Editor’s Note: This article is part of an ongoing dialogue about Star Trek, women, and feminism. See Ash Freeman’s The Wasted Women of Star Trek, Part 1: Tasha Yar and The Wasted Women of Star Trek, Part 2: Deanna Troi.
I am an artist and a Trekkie. For me creating art, discussing art and seeing art are important ways for me to disconnect with the negative things in life. They are a distraction from mediocrity. Star Trek accomplishes this goal too at times. Both can act as lenses through which I view the world.
Having just finished up graduate school, another huge catalytic chapter of my life, I think it’s time to take inventory of the human elements and roadblocks I encountered and the parts of myself I need to rehab and examine. I’m finding the types of people I work best with, the ones I find the most interesting, also in turn share basic moralistic virtues. They are kind, thoughtful, candid yet respectful, honest, reliable, practically critical and have great taste in music. On a very basic, Prime Directive level, Star Trek also tackles these virtues in its characters but it’s a little too utopian sometimes isn’t it? Because reality contradicts this naiveté of so many people being good or at the very least aspiring to be better.
I started a personal quest in grad school about the time I witnessed my first adult temper tantrum in academia. I won’t go into details but it was shocking to say the least. Right then and there, I suspected, if I actively pursued trying to be a better person, maybe those around me would start being better people too, or maybe we’d attract each other with some type of space age “good person” pheromone. Here’s what I’ve learned so far and it’s not quite science fiction.
1. Assets Versus Threats
Stop seeing people doing something better than you as a threat. Someone is making better art than me (whatever that means). I like to think that we have a choice when it comes to this discovery. You can choose to see that person as an asset, someone to learn from and even collaborate with to make something bigger and better than you both individually, or you can see them as a threat, envy them and even try to sabotage their hard work and success. There’s no in-between so stop fooling yourself into thinking faking happiness is the correct moral compromise.
2. Born This Way.
Stop demanding that we accept your misconduct as unpreventable occurrences. Throwing adult temper tantrums and having an aversion to the truth are not things you were born with. We shouldn’t have to tolerate douchebaggery.
Stop accepting bad behavior. I’m tired of walking into situations, be it at work or as an artist and someone explains away the boss’s bad behavior and temper tantrums as being “just the way he/she is”. No, that’s not the way he/she is. That’s the way they want to be and we’re all enabling it by circumventing the confrontation. I was in a show recently where one of the members on the committee planning the show had an emotionally unprofessional outburst on social media. She was wrong in her outburst and instead of getting valid facts before yelling at everyone she decided to trash talk an artist in the show (it was me) in a message she hadn’t noticed I was invited to.
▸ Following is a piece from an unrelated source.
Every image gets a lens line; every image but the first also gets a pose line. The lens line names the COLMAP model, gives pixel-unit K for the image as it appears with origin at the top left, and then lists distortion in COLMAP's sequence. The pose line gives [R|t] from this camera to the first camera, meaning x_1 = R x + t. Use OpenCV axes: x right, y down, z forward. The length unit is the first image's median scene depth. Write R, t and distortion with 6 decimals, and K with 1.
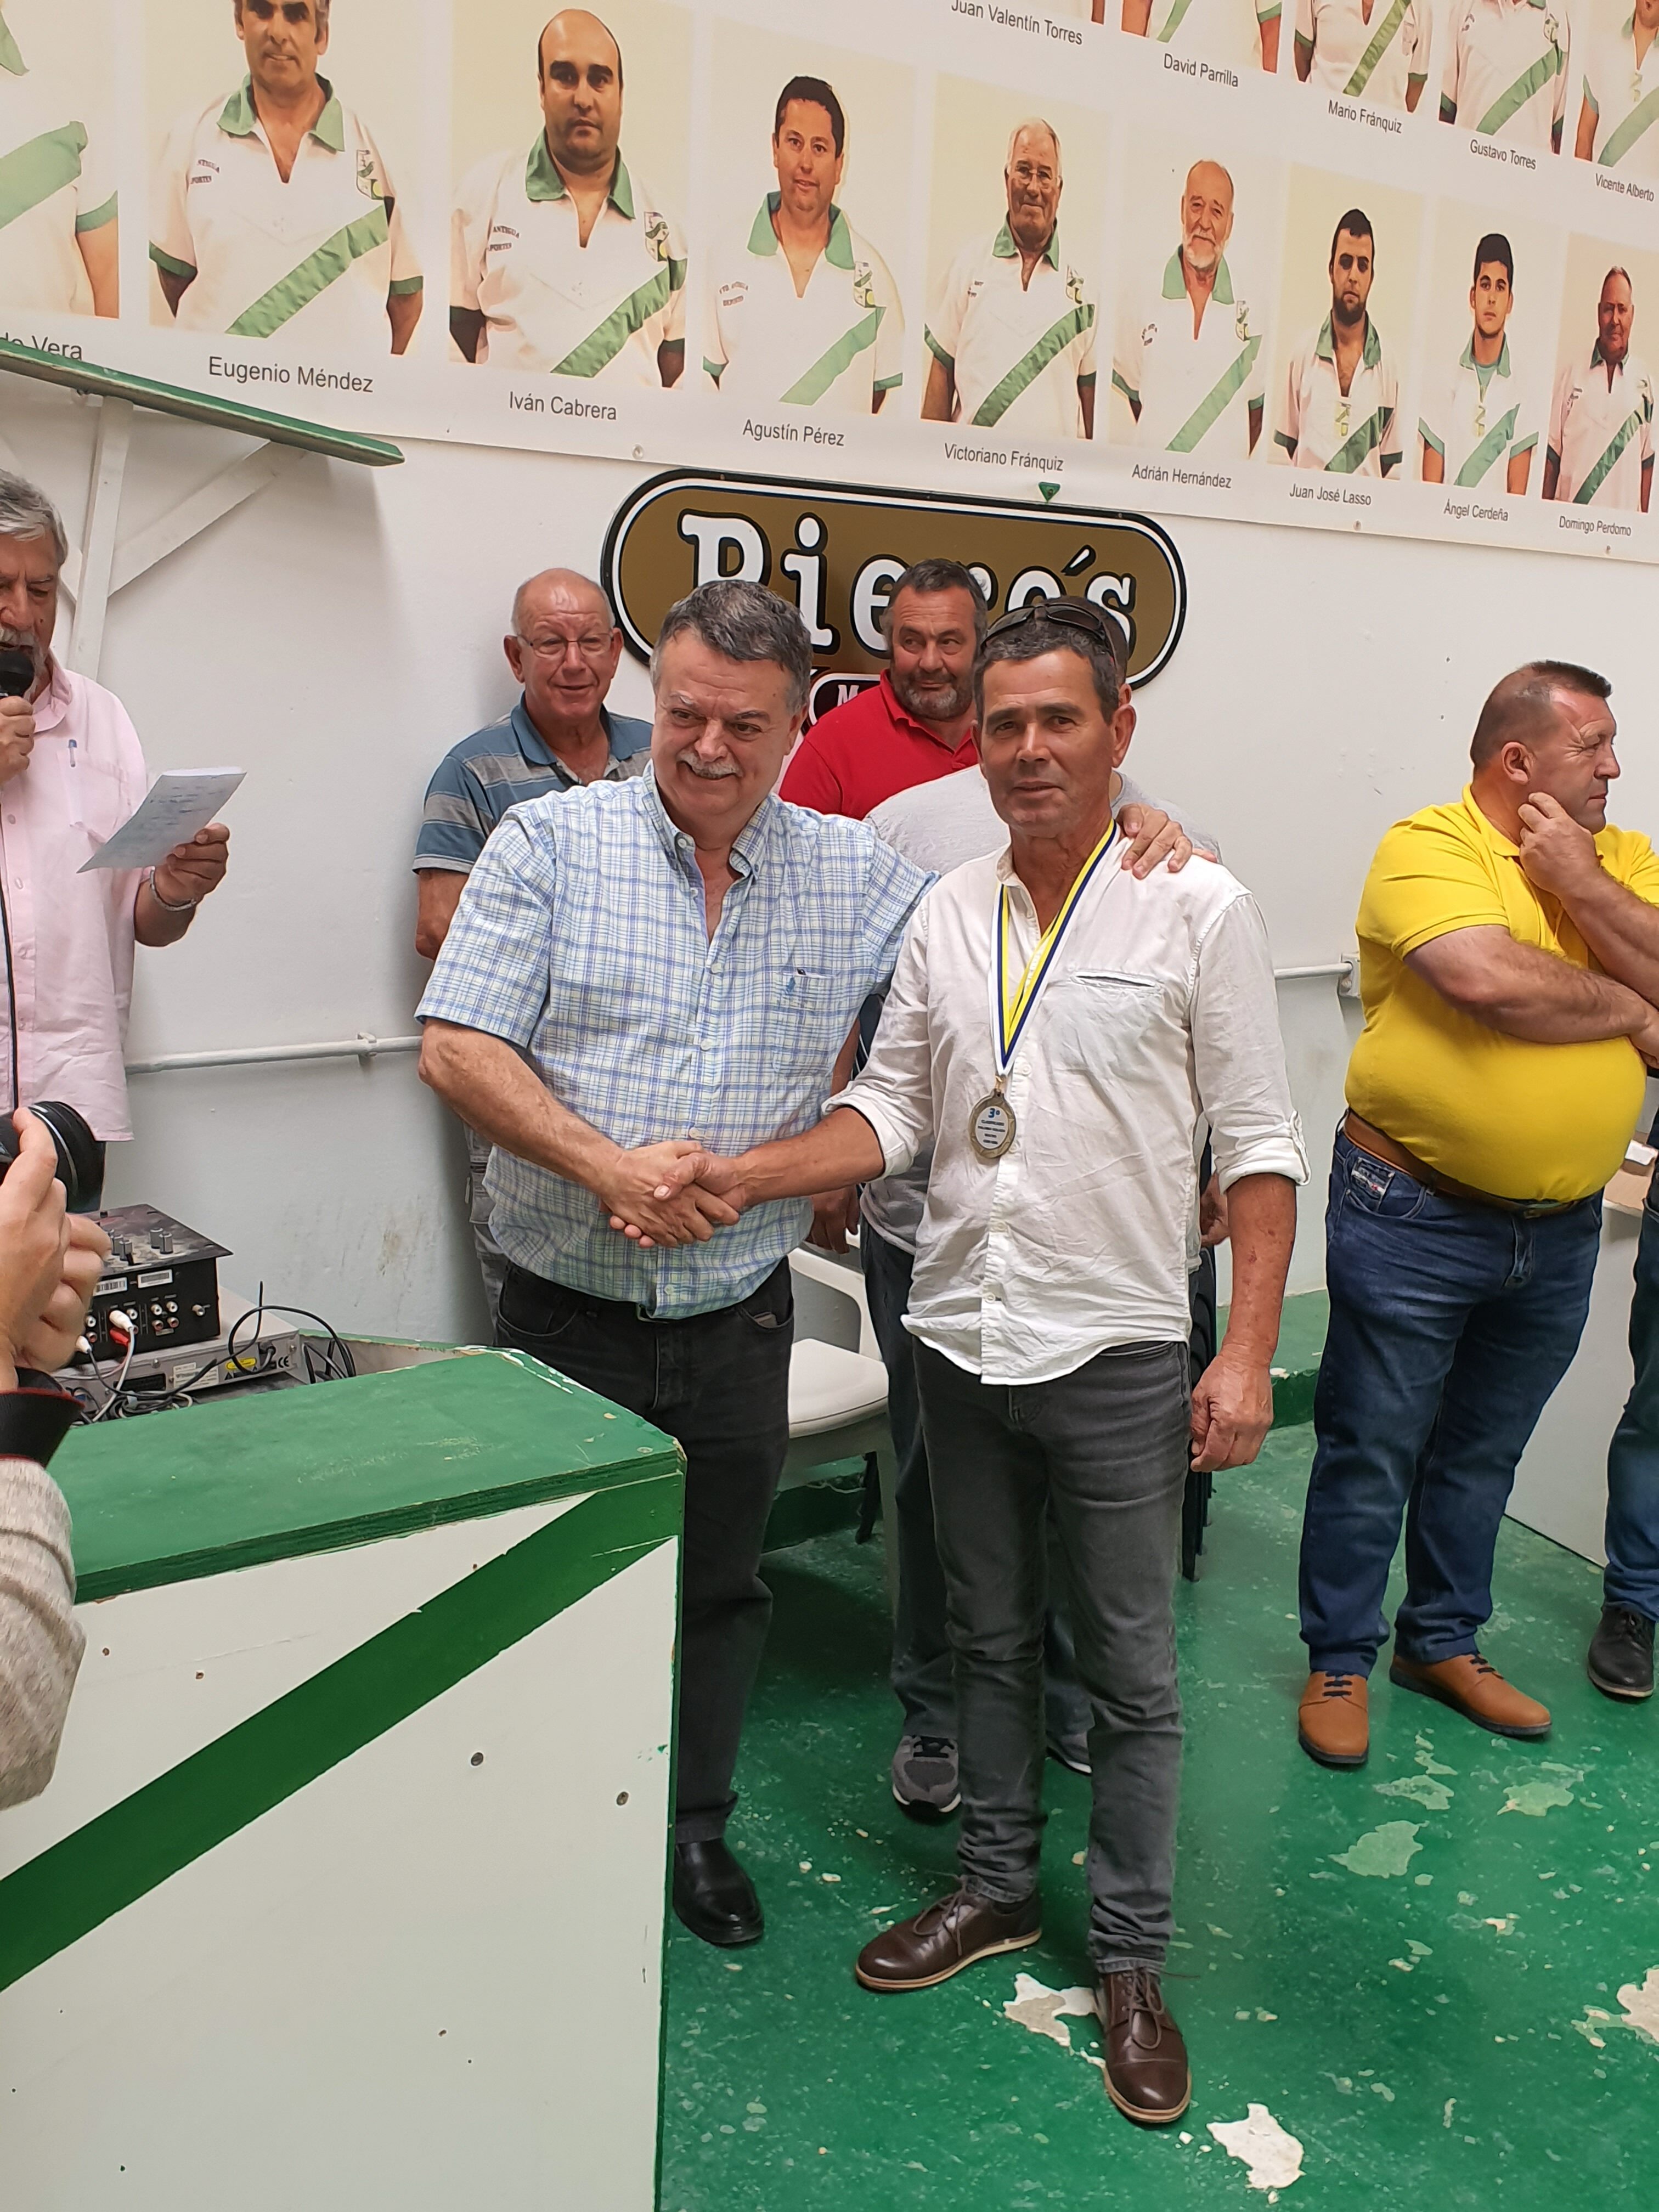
lens RADIAL K [[2306.2, 0, 835.8], [0, 2306.2, 1095.7], [0, 0, 1]] dist [0.012538, 0.000000]
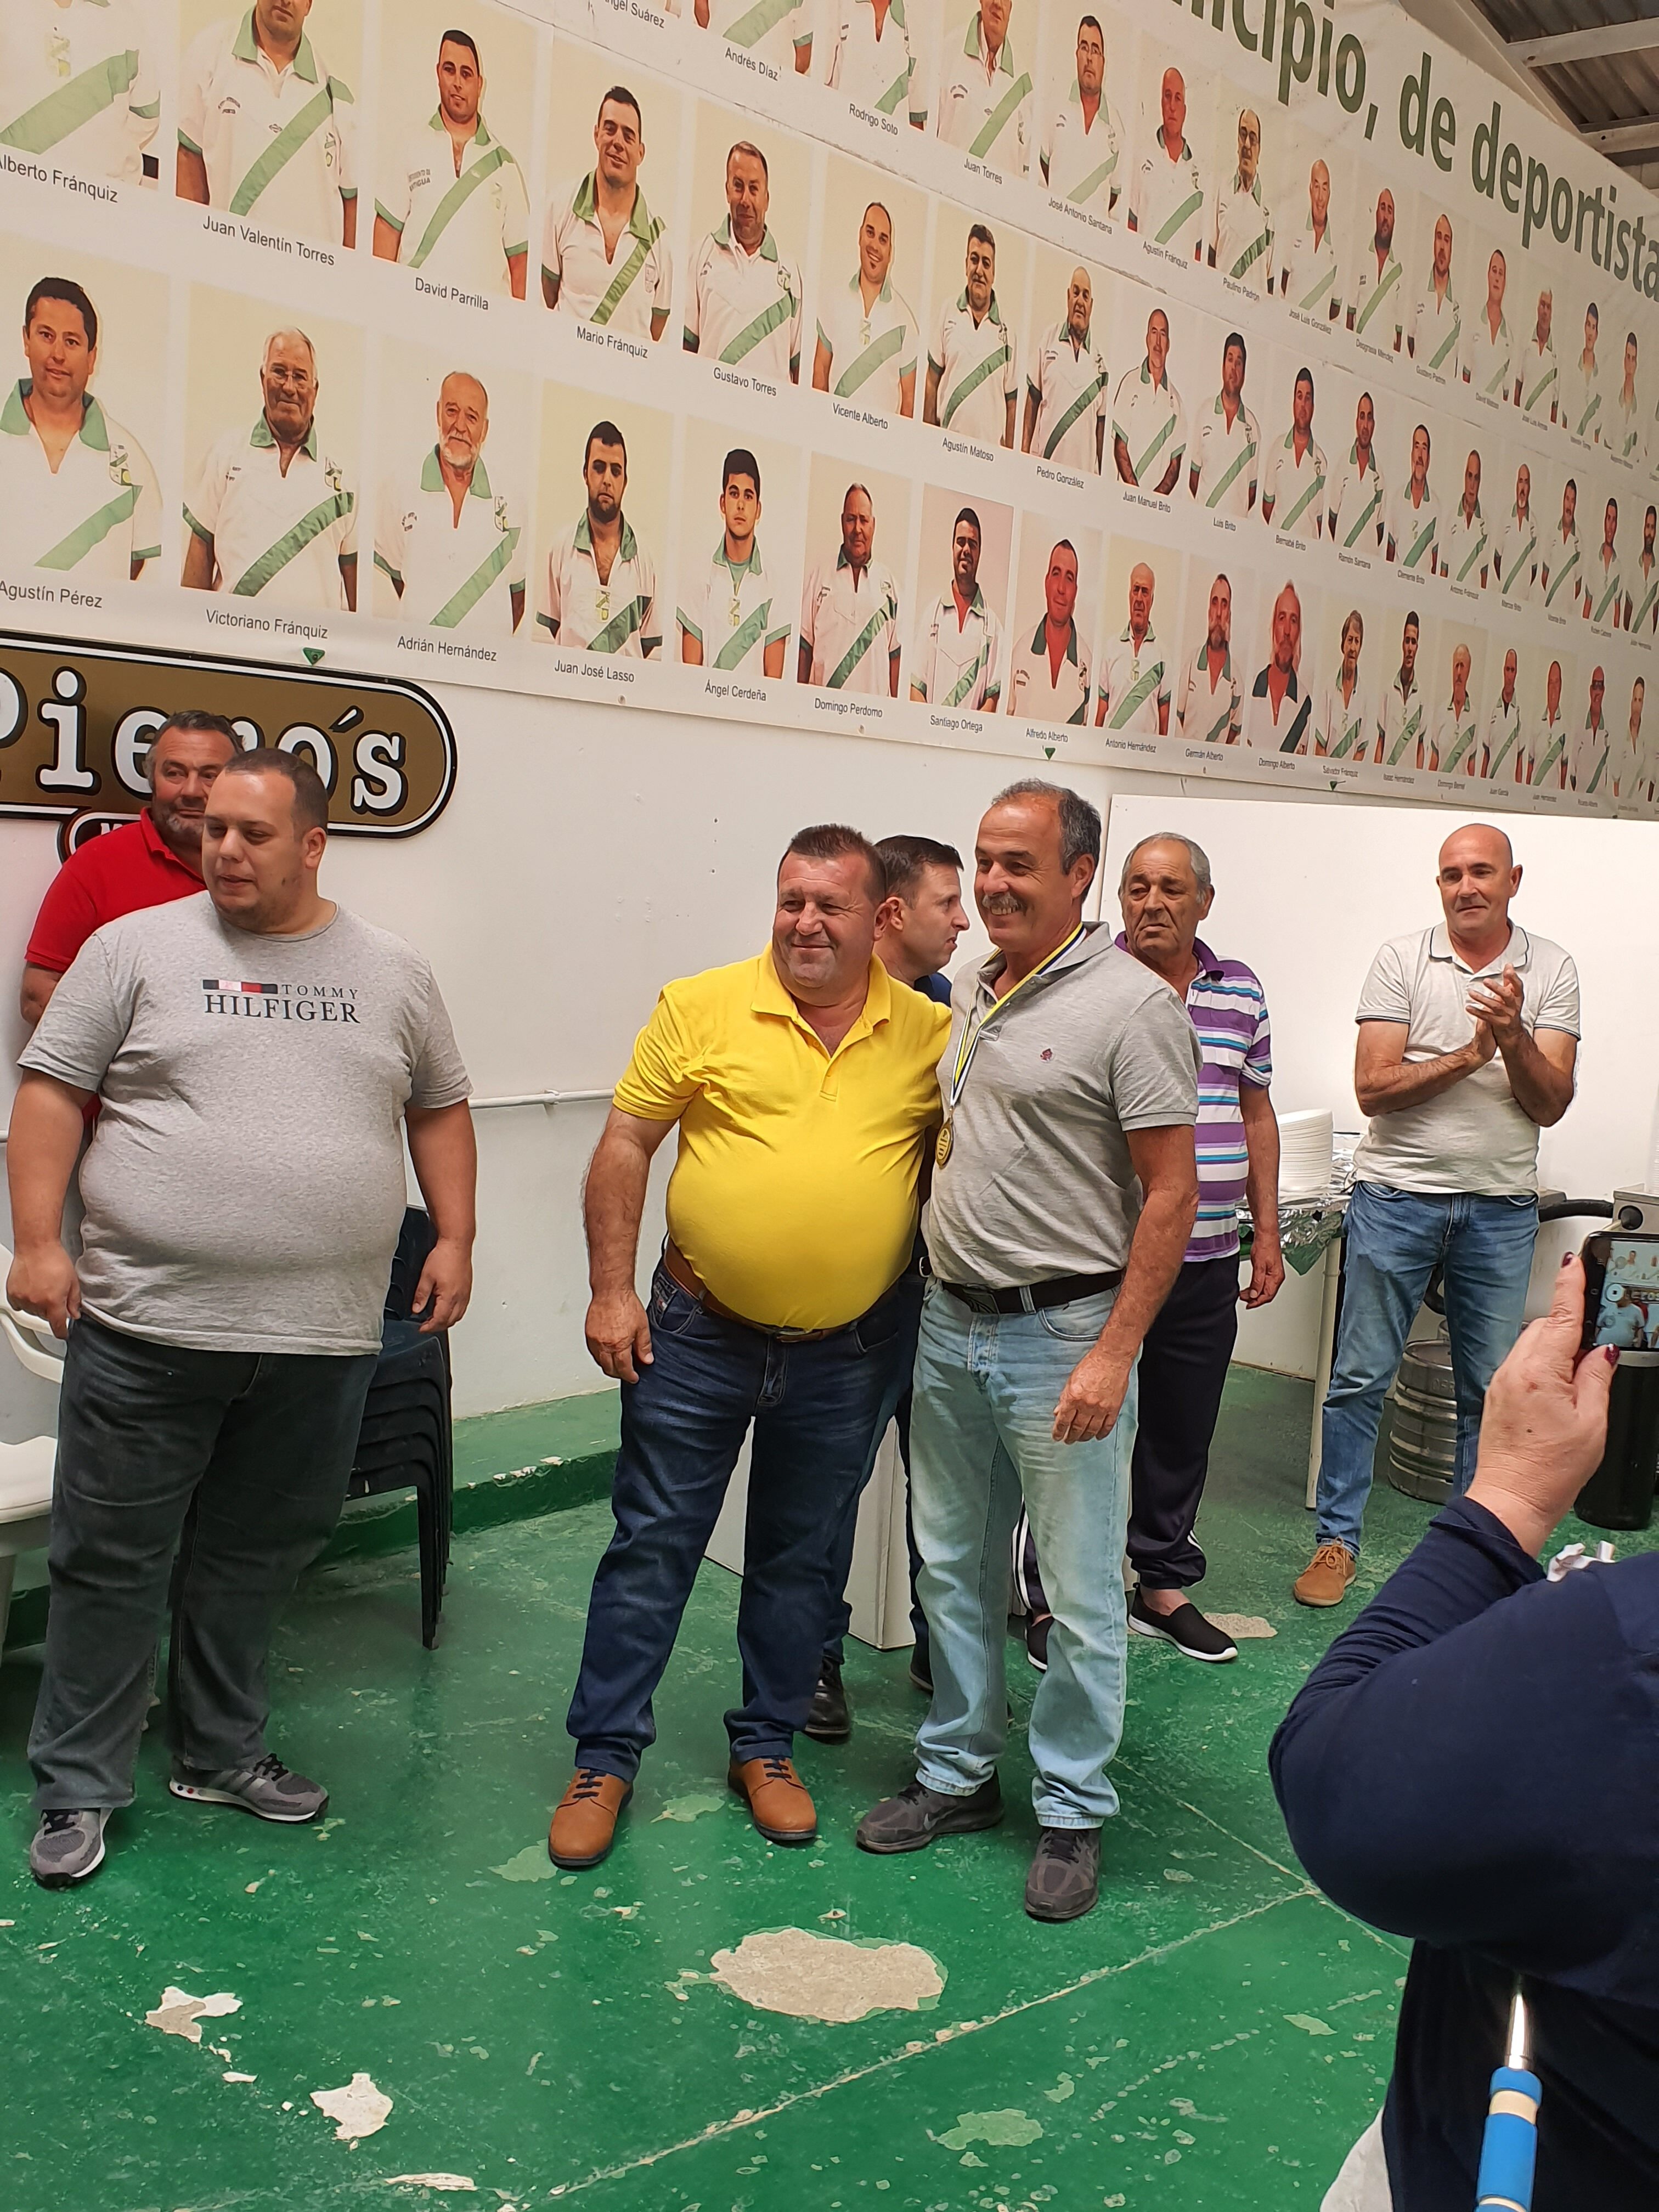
lens RADIAL K [[2306.2, 0, 730.3], [0, 2306.2, 1076.8], [0, 0, 1]] dist [0.012538, 0.000000]
pose [[0.986473, -0.009928, 0.163620, 0.117208], [0.026530, 0.994674, -0.099598, 0.054652], [-0.161760, 0.102592, 0.981483, -0.091324]]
When I confronted her, she apologized but in the “I’m not really apologizing because I’m rationalizing bad behavior” kind of way. The Vulcan in me says:
3. Stop Practicing the Faux-Hipster Religion.
Stop being afraid of Social Media. Millennial this, Boomer that. We all use it so enough of this faux-hipster “I don’t even have a cell phone” crackpottery. Use it wisely and change the content. Trash clogs the digital arteries of social media and the internet in general. Try replacing some of the trash with meaningful dialog. Read everything and share both sides. Consider where things are coming from and stay informed. Now that we have these tools make even a little attempt to use it to your advantage.
4. No More Flakey McGee.
There is no such thing as being early. Only late. So stop being an unreliable flake. Have some integrity. It doesn’t matter if it’s your boss, girlfriend or best friend, if you’re supposed to be somewhere make the time and effort to perform according to your word. It is not honorable to show up late for the battle.
5. I’m Sorry But…
When you mess up, apologize without rationalizing. “Sorry I freaked out and threw a temper tantrum on social media before I knew any facts, especially since I turned out to be quite wrong and destructive but I’m really stressed out right now and have to focus on breathing and thinking at the same time.” That is not an apology, that’s a run-on sentence from a person who lacks personal responsibility. Stop rationalizing your bad behavior. If you’re at fault and regret the outcome of your actions you are by definition, sorry. So just apologize and invest your energy in finding a solution and consuming the profit of that experience like a Ferengi.